Nearly 125 million people in the United States watch satellite TV on a daily basis. According to Leichtman Research Group, satellite TV services took on as many as 190,000 subscribers in 2016 , a sharp contrast to the 450,000 subscriber loss in 2015. This reflects a changing attitude among TV viewers and a corresponding response by satellite providers.
Local Provider Responds to Common Gripe
In Denver, the local Douglas County satellite TV provider was recently knocked on its heels by a huge quarterly loss. To increase demand and give move subscribers a choice of what they really wanted to watch, they introduced the Flex Plan. It offers 50 popular channels like Food Network, CNN and USA without forcing local network and other “junk” programming down the throats of fed-up consumers. Subscribers see what they want for less than $30 a month. Those who fancy local networks, children’s programs and sports packs can add them for an extra cost. Subscribers can cancel or add packs without paying a fee. The Flex Plan idea isn’t entirely a pick-and-choose affair, but it does give consumers some level of choice in the channels they have to pay for and watch.
Satellite Without a Dish?
Many homeowners wrestle with the idea of having a dish installed on their roof. While not as visually blighting as the old yagi arrow antennas, they can affect the aesthetics of a roofline (and they usually only come in battleship grey). Some HOAs object to them and insist their homeowners get cable. Well, “times they are a changing,” as the song goes. Satellite TV customers may soon be able to ditch the dish without losing the service they’ve opted for. One such provider is Sky, who will be letting users watch satellite programming without the dish on their rooftops or outside wall. Known as Sky Q, the new service will enable millions of new homes to enjoy their Sky TV—dish-free. The enhanced service is expected to go live in the UK in 2018 via a broadband connection. Sky is also expected to offer a software update to its box, adding a number of most-wanted features to its Sky Q service. Included in the new features are voice search and the ability to customize viewing—like being able to record six shows, while watching a seventh live.
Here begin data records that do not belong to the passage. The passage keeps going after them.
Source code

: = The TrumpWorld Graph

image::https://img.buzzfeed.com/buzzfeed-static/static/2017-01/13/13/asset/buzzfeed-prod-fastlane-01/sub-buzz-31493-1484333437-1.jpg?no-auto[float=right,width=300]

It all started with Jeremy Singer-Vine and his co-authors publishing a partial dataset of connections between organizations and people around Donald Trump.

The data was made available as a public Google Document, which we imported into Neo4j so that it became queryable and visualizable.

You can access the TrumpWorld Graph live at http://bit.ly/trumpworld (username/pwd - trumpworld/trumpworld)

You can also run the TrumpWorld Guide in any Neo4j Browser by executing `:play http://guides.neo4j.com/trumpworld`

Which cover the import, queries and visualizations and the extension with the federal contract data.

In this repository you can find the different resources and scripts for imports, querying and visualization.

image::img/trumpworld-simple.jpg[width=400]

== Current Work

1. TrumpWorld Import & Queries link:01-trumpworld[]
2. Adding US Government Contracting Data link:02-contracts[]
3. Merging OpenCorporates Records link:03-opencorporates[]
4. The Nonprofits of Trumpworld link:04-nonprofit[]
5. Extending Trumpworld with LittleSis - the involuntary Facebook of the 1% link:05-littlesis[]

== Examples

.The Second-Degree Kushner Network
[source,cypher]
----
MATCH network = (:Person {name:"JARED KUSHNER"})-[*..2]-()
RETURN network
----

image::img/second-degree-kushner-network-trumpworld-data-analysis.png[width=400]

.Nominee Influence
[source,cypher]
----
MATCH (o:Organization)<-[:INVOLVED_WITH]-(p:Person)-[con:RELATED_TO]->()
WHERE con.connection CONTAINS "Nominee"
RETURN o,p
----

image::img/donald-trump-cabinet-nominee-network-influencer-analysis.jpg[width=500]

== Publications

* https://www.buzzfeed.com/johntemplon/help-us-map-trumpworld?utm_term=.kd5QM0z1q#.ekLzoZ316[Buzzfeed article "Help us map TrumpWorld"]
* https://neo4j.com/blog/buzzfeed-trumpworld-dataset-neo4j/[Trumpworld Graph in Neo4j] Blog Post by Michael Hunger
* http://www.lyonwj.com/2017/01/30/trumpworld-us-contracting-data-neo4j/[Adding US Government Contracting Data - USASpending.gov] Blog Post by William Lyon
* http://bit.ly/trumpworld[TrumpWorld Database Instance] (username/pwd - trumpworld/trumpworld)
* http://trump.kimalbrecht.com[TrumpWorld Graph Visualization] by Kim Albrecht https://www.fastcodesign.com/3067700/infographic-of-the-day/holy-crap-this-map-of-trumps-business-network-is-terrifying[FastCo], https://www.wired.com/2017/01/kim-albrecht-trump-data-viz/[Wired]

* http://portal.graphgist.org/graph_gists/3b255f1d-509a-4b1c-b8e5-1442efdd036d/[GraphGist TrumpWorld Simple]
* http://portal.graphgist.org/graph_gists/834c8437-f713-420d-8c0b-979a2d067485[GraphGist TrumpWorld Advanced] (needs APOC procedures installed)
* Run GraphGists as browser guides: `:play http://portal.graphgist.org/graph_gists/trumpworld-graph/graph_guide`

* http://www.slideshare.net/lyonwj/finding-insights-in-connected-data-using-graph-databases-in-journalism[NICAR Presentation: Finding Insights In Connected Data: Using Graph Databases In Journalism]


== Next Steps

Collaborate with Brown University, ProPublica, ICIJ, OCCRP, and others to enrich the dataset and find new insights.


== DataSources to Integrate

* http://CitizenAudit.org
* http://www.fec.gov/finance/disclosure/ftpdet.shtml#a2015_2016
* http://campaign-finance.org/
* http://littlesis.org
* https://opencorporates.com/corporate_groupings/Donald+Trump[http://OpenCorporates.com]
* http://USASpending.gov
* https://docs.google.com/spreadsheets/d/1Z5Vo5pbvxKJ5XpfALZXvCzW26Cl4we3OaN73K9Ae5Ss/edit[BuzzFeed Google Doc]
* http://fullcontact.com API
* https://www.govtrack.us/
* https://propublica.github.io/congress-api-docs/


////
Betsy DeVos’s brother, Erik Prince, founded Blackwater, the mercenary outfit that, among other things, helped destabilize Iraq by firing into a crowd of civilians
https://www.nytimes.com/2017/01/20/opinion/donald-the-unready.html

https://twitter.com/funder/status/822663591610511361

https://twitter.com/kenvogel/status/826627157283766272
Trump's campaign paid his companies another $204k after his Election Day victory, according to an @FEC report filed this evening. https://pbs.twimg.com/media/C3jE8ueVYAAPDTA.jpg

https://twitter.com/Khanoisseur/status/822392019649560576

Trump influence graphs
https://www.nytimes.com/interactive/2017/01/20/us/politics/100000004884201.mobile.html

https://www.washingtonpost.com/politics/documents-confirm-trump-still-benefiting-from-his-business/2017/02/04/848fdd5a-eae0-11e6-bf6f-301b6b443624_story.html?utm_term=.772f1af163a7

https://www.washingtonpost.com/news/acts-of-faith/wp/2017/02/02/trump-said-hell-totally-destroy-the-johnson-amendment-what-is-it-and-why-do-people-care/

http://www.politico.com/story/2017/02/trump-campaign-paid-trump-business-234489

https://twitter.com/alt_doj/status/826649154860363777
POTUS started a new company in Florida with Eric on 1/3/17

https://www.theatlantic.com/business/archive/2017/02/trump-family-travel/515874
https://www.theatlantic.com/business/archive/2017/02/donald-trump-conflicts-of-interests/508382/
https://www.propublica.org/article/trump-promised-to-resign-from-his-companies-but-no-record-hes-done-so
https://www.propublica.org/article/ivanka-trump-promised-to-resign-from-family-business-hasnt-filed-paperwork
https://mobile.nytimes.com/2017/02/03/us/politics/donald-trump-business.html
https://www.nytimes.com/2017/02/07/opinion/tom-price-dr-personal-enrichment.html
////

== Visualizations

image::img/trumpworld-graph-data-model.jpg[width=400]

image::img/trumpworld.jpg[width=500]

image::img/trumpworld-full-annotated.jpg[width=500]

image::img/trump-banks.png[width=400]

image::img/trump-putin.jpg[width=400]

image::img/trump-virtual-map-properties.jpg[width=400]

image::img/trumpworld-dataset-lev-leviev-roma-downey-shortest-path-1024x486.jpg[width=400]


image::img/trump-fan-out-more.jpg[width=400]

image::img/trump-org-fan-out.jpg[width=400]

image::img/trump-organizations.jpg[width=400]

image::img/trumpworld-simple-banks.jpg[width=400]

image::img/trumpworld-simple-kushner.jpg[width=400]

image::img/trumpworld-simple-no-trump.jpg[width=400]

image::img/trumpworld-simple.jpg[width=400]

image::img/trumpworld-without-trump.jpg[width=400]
Adding Loyalty Incentives to the Picture
Taking a lesson from cable providers, some satellite TV firms are beginning to offer loyalty incentives to long-term subscribers. The rewards to legacy customers typically include exclusive benefits, such as apps that reveal a service’s broadband speed, a monthly bill review, offering flexible bill pay options and better support with easy to follow step-by-step videos and articles.
More Efficient Satellites for 4K & 8K
To meet the demand for the millions of 4K TV sets that are now flooding the market, satellite transmission is moving beyond current DVB-S2 standards to new levels of efficiency. New standards are already being specified and tested. For satellite providers, the new DVB-S2 standards mean increased efficiency, higher speeds and generally better all around service. Providers can expect significant improvements over current standards in UHDTV 4K and 8K services, which use far higher bitrates than HD and SD content.
More Bandwidth Changing Viewing Habits
Subscribers’ changing viewing habits are driving satellite TV to new and, perhaps better, thresholds. Over-the-Top (OTT) and bandwidth demand are affecting how satellite bandwidth is used and viewed. Increasingly popular live content, like world title boxing matches or NBA playoffs, are keeping demand right up there with Game of Thrones. Subscription Video-On-Demand (S-VOD) and millennial mobile viewing habits are moving satellite TV into new consumption arenas.
It’s a changing world for both subscribers and providers as satellite TV takes on the challenges of the next decade.